The suspensions reflect a rapid deterioration in conditions on the ground. Fuel shortages — a direct consequence of tightened US sanctions and reduced Venezuelan supplies — have disrupted transportation and electricity generation, making it impossible for tour operators to guarantee the smooth running of vacations [A1][A3]. While Sunwing had already paused flights in April until October, the indefinite extension signals that operators see little immediate prospect of improvement [A1]. Air Canada’s decision is even starker, as the country’s flag carrier had maintained service through previous crises; its withdrawal underscores the depth of concern among commercial airlines.

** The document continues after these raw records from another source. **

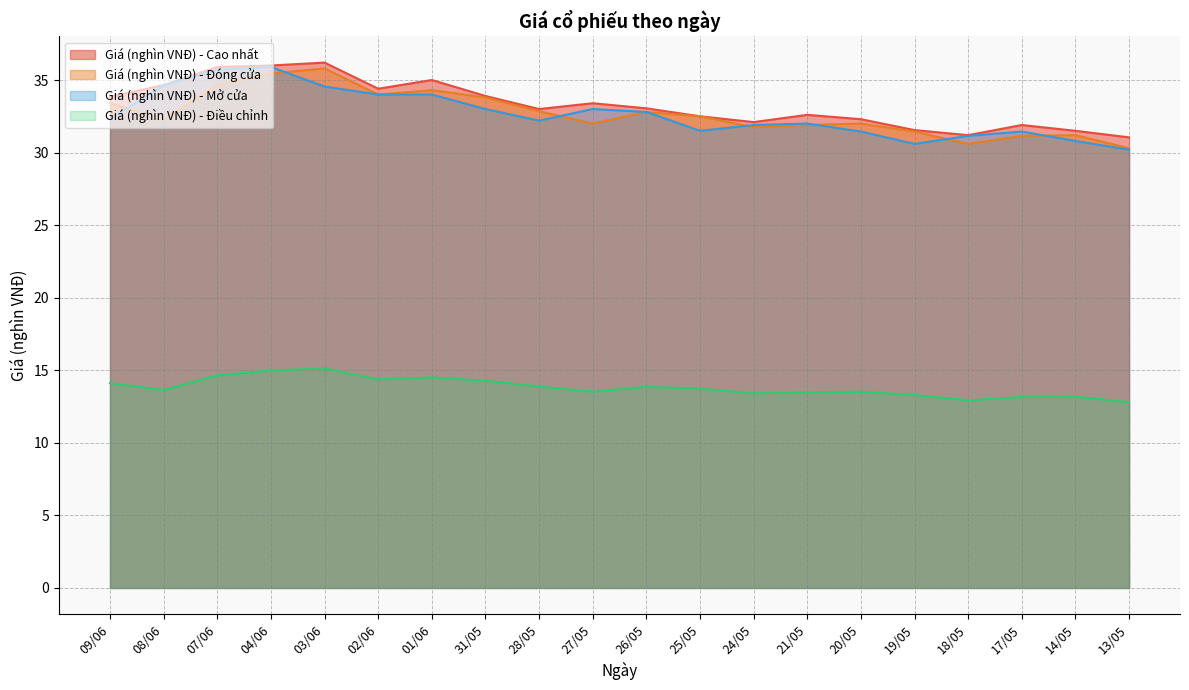

What is the minimum value shown in the chart?

12.8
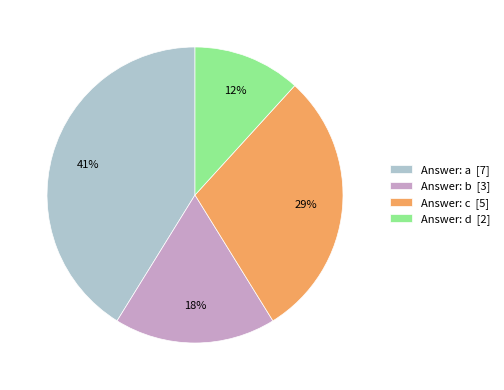

Count the number of slices in the pie.

4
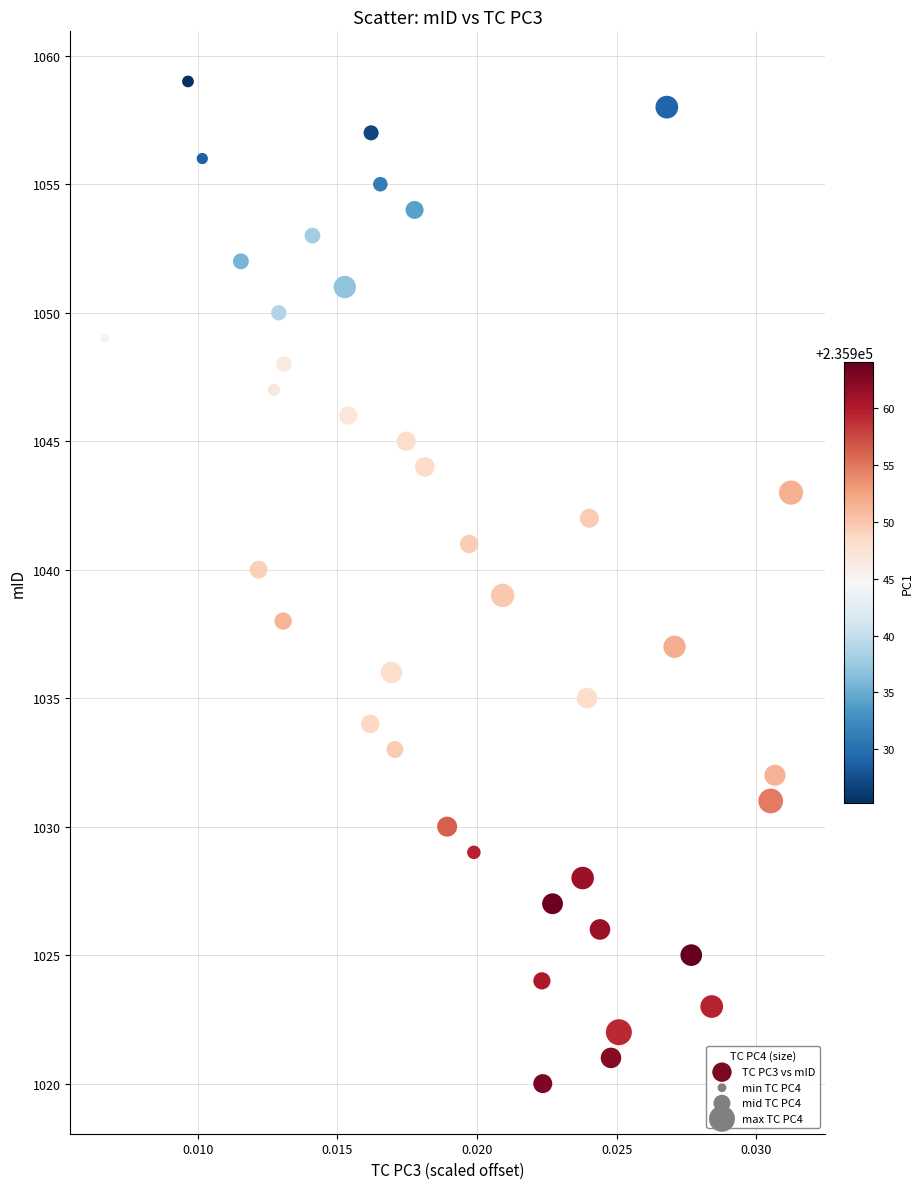

What is the range of Y values (max minus min)?

39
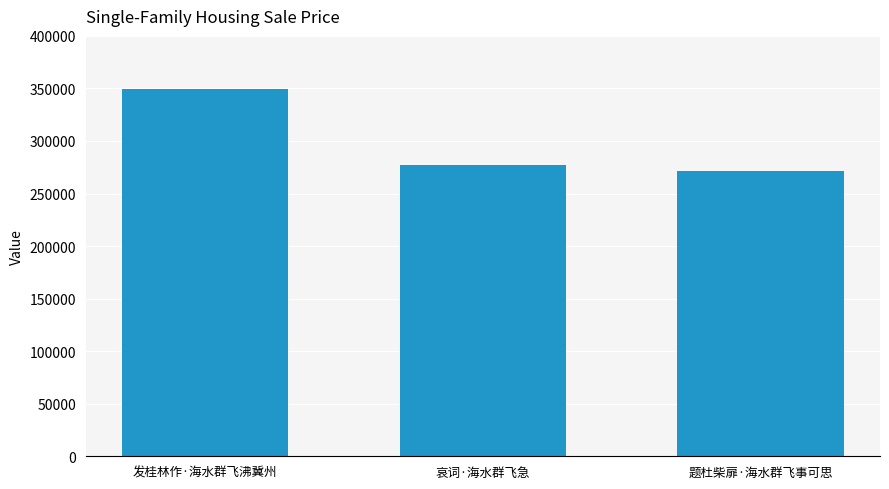

What is the value of the 3rd bar from the left?

271430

Viewed from Washington, the flight suspensions are a tangible outcome of the Trump administration’s recent escalation. The US has cut fuel shipments, tightened the embargo, and openly threatened military action, creating an environment of legal and operational risk that few travel companies are willing to accept [A3]. Analysts in London note that by framing its announcement around “political and economic uncertainty,” Air Canada is indirectly referencing the destabilising effect of US policy — a point the airline’s Canadian rival, Sunwing, attributed more narrowly to fuel logistics [A2][A3]. The divergence in language may reflect different thresholds for risk, but both moves point to the same conclusion: doing business with Cuba has become untenable for now.
For Cuba, the impact extends beyond immediate loss of revenue. Canadian travellers have historically provided a cushion against US influence, accounting for roughly one in three of all foreign arrivals. With no resolution in sight and the summer travel season approaching, the island risks deeper isolation at a time when inflation and scarcity are already fuelling social discontent. Forward-looking assessments from regional observers suggest that other international carriers may follow suit unless there is a marked shift either in US policy or in Cuba’s ability to guarantee minimal operational standards. Until then, the suspension of Canadian flights stands as a stark indicator of the island’s deepening crisis.
How the same story is told elsewhere.
The suspension of flights to Cuba is framed as a direct result of mounting US pressure, which sows political and economic uncertainty on the island. Washington's interference is implicitly identified as the root cause of the disruption, casting Cuba in the role of a victim of external sanctions.
The open-ended suspension of vacation packages to Cuba is depicted as an unavoidable business decision driven by a severe fuel shortage on the island. The tone is pragmatic and detached, focusing on the logistical fallout for travelers and the commercial reality behind the move.